You running a vibration table Norm??? Palm sander affixed to the work bench somehow would work. (_I was thinking nylon straps wrapped around the sander, with boards screwed tight over the straps maybe._) I believe it was Colin that said he sits his on the table saw with an old banged up blade on it to add vibration.


----------



## norman vandyke (Sep 11, 2016)

rocky1 said:


> You running a vibration table Norm??? Palm sander affixed to the work bench somehow would work. (_I was thinking nylon straps wrapped around the sander, with boards screwed tight over the straps maybe._) I believe it was Colin that said he sits his on the table saw with an old banged up blade on it to add vibration.


I didn't think of that. Might have you do that next time. I'm just hoping this turns out well.


----------



## Schroedc (Sep 12, 2016)

norman vandyke said:


> It does have some texture. Mostly just worried about casting workout pressure.
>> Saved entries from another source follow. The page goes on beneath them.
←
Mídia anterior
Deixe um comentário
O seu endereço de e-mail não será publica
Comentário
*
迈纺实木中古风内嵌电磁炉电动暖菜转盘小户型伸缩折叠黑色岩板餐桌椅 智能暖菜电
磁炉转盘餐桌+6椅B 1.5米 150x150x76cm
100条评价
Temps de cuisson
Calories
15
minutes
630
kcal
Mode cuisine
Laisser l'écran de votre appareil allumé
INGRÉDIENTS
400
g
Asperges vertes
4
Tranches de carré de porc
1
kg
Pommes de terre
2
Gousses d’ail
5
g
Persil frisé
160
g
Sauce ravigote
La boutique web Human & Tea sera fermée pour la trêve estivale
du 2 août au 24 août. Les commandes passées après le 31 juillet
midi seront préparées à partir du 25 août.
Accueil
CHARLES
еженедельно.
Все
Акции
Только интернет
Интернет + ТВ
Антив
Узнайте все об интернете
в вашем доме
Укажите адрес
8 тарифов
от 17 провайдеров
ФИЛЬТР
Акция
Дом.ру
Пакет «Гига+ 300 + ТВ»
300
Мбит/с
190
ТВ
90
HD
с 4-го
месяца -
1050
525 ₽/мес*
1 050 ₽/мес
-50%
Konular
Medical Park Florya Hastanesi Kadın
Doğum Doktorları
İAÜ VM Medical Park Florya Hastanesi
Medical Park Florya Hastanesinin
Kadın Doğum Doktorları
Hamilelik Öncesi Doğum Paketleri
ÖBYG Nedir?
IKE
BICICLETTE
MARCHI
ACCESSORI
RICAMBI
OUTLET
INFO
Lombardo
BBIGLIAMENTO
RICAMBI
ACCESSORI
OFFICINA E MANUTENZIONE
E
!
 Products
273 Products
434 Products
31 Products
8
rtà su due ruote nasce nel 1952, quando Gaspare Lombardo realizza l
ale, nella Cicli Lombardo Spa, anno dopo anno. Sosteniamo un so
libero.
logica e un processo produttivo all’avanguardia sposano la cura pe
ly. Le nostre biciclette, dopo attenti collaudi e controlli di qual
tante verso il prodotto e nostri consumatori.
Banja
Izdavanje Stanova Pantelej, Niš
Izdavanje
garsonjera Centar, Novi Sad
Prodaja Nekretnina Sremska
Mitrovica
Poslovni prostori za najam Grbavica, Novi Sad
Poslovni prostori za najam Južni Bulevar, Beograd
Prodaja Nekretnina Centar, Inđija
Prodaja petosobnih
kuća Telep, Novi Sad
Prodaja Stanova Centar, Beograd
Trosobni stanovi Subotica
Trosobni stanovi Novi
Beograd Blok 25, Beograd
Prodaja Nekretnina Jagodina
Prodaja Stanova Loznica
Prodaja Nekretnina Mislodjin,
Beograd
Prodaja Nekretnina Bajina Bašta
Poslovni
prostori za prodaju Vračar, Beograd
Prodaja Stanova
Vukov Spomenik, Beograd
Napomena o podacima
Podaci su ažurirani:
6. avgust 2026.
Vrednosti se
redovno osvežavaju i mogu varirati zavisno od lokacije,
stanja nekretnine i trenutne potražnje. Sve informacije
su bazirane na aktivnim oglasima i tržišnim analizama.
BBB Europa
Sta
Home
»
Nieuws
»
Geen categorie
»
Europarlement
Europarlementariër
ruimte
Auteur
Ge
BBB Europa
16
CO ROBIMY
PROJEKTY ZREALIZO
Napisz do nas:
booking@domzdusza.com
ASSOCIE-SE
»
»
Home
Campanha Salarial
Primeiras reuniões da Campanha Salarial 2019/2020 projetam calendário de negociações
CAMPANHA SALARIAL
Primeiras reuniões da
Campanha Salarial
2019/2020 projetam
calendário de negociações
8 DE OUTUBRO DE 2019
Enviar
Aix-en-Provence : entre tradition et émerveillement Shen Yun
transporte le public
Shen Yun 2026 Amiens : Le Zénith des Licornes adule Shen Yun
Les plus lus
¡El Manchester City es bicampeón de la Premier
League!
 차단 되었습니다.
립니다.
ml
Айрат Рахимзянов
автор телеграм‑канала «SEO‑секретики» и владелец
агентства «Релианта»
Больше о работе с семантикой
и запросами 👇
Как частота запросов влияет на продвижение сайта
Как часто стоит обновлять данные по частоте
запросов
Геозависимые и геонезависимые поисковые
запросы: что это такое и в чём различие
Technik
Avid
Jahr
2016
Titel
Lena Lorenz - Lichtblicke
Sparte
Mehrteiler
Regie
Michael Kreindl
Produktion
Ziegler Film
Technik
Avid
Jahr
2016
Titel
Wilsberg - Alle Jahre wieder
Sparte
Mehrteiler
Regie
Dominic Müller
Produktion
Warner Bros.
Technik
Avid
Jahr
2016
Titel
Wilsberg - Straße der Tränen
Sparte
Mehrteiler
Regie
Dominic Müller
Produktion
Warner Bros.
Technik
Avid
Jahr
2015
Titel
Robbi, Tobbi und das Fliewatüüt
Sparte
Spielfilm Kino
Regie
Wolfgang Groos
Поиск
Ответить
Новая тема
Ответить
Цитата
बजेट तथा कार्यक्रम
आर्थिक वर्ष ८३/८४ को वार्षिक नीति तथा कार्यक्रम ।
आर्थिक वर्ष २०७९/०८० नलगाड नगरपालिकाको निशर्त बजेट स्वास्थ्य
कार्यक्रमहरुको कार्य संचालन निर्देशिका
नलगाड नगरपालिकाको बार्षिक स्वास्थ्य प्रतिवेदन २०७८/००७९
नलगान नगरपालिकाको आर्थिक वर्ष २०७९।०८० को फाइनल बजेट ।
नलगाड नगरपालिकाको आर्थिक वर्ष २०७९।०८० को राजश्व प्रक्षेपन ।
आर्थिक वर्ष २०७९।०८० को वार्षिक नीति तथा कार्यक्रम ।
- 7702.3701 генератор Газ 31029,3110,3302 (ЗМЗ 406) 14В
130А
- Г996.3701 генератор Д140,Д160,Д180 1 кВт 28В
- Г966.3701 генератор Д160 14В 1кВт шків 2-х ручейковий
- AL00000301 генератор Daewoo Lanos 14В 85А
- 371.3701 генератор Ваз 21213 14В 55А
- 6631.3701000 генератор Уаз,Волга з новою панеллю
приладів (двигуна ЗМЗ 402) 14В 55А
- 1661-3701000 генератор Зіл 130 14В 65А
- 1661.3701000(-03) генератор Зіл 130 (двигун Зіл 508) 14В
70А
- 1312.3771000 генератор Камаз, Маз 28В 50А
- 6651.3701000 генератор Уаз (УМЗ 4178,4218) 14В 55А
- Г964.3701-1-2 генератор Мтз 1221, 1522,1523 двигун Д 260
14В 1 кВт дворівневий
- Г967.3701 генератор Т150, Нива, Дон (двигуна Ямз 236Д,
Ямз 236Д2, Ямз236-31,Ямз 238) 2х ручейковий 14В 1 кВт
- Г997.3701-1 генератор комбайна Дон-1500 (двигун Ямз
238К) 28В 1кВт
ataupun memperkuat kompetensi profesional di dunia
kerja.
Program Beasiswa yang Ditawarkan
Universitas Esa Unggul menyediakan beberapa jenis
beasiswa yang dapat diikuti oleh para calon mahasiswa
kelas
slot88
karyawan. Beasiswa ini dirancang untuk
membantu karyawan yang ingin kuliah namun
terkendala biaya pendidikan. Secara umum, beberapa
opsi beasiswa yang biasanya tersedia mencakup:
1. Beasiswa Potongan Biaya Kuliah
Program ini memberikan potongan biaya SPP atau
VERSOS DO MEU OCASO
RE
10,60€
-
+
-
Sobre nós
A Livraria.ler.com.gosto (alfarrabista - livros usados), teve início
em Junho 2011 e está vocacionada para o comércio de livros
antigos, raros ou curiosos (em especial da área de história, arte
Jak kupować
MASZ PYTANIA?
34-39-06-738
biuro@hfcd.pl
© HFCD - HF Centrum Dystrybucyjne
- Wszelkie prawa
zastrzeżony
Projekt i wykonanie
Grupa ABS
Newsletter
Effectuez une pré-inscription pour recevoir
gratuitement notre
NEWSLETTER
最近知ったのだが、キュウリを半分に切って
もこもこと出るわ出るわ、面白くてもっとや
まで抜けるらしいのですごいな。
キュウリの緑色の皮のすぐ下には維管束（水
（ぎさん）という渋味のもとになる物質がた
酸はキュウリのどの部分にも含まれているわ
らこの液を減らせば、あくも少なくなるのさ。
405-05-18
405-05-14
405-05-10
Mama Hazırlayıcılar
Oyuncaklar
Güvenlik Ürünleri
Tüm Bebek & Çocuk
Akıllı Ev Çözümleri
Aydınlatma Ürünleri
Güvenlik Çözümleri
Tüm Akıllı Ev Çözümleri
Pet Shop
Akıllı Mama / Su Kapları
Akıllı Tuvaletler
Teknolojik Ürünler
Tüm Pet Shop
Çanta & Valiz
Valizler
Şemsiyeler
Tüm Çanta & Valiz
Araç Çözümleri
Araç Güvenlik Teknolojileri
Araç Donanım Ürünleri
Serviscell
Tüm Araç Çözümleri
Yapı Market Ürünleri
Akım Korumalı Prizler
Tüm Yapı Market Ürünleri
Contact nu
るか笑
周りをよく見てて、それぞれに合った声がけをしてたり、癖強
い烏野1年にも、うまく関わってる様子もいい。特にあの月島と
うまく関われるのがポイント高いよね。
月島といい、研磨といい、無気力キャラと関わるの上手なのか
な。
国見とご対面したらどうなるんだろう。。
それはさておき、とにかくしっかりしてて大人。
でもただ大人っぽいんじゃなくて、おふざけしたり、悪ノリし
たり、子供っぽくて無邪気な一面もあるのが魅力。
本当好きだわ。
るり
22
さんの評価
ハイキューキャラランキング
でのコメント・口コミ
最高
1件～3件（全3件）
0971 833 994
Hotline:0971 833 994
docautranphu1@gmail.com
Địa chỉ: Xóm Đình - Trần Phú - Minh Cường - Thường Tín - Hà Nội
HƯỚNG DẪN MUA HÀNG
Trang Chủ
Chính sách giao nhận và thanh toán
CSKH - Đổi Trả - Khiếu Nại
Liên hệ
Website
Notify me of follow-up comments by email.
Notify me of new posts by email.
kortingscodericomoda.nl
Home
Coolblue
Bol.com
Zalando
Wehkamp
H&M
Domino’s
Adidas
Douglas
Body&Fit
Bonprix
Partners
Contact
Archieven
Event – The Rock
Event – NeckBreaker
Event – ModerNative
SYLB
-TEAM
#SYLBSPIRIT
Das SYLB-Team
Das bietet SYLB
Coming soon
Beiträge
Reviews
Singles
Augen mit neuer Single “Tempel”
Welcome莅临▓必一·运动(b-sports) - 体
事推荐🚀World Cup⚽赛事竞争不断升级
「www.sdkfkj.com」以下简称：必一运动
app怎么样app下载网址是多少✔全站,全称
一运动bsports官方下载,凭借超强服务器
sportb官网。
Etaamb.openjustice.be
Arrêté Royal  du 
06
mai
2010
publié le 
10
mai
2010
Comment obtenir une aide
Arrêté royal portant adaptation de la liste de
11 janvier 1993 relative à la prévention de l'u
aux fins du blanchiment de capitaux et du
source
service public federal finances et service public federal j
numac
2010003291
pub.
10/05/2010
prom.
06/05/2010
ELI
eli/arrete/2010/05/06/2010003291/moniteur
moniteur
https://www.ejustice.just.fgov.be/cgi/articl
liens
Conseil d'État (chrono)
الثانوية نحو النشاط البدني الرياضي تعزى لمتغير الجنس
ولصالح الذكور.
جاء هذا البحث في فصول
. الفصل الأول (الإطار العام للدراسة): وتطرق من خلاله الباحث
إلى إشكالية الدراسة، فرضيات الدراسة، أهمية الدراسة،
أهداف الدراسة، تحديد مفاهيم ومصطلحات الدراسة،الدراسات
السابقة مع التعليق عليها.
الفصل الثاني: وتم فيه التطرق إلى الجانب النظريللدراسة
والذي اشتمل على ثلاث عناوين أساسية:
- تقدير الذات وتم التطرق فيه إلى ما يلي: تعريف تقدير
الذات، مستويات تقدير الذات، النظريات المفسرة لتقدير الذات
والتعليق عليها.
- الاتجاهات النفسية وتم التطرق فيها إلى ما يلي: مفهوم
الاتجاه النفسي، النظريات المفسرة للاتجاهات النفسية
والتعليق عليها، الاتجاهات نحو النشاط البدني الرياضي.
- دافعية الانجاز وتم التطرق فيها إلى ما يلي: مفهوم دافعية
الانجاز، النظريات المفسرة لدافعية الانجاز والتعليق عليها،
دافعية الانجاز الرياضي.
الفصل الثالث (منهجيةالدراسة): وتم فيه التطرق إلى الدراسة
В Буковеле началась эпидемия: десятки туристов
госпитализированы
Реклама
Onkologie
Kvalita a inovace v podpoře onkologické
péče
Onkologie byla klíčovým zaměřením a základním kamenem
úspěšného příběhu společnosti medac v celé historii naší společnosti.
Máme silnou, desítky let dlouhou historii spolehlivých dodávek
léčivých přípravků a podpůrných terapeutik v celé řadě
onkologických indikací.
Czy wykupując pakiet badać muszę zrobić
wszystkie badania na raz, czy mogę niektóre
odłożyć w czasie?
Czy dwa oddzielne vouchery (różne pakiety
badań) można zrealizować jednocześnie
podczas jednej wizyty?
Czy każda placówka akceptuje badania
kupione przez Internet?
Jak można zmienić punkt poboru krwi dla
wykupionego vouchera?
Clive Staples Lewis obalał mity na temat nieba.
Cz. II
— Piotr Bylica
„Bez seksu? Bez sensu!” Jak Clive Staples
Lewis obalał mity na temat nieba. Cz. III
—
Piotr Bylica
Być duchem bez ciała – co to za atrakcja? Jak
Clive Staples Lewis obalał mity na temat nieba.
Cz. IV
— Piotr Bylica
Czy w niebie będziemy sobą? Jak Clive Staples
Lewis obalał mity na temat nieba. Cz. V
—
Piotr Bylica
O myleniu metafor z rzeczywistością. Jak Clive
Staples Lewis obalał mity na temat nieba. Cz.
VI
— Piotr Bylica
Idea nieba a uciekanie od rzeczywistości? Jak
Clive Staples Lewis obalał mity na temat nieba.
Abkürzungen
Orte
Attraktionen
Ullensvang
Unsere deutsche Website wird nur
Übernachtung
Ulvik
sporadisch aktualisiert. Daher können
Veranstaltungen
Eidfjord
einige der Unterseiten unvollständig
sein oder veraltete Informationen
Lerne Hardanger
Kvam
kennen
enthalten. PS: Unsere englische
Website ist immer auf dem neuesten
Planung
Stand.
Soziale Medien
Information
Especially if it's slower setting stuff you should be Ok, Might get a tine bubble or two here and there, can always fill with CA. As far as adhesion on those CK pieces, as long as they aren't really smooth or contaminated with any kind of a finish they should stick fine. I'll also take some 150 by hand and make sure I rough up the surface but the resins do soak in a bit creating a bit of a bond line so I think you'll be good. Biggest thing when turning hybrid blanks like that I'm finding, Super scary sharp tools and light easy passes. No need to get aggressive, just take your time.


----------



## norman vandyke (Sep 12, 2016)

Schroedc said:


> Especially if it's slower setting stuff you should be Ok, Might get a tine bubble or two here and there, can always fill with CA. As far as adhesion on those CK pieces, as long as they aren't really smooth or contaminated with any kind of a finish they should stick fine. I'll also take some 150 by hand and make sure I rough up the surface but the resins do soak in a bit creating a bit of a bond line so I think you'll be good. Biggest thing when turning hybrid blanks like that I'm finding, Super scary sharp tools and light easy passes. No need to get aggressive, just take your time.


Super slow cure time. 3 days. Hopefully, I'll be fine.

Reactions: Like 1


----------



## Schroedc (Sep 12, 2016)

norman vandyke said:


> Super slow cure time. 3 days. Hopefully, I'll be fine.



Cure time that long will be a good thing, especially without pressure, Bubbles float out, plus it has more time to penetrate the wood and form a bond layer.

Reactions: Like 1


----------



## norman vandyke (Sep 12, 2016)

Results of ck casting. No bubbles and holding strong.

Reactions: Like 3 | EyeCandy! 2


----------



## ripjack13 (Sep 12, 2016)

Nice!!!


----------